== About this task ==
Your task is to copy every line of the records below that contains "silver".

::: Exercise inputs :::

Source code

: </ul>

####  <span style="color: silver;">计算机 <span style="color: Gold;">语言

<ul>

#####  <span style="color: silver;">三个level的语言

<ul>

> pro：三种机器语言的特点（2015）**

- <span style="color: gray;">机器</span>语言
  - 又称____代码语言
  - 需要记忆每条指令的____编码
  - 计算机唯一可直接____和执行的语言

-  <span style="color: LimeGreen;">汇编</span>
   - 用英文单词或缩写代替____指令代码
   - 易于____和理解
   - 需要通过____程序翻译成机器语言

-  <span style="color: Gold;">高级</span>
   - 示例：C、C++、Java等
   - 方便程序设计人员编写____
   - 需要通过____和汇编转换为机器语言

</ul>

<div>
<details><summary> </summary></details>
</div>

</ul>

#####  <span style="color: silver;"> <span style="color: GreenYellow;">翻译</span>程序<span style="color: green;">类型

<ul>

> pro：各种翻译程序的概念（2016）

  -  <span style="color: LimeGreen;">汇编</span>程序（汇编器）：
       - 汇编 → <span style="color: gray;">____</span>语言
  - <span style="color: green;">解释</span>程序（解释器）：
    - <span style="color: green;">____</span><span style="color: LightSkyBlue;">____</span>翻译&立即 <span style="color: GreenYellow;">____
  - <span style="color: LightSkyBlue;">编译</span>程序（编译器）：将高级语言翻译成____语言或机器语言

:::

== Task answer ==
####  <span style="color: silver;">计算机 <span style="color: Gold;">语言
#####  <span style="color: silver;">三个level的语言
#####  <span style="color: silver;"> <span style="color: GreenYellow;">翻译</span>程序<span style="color: green;">类型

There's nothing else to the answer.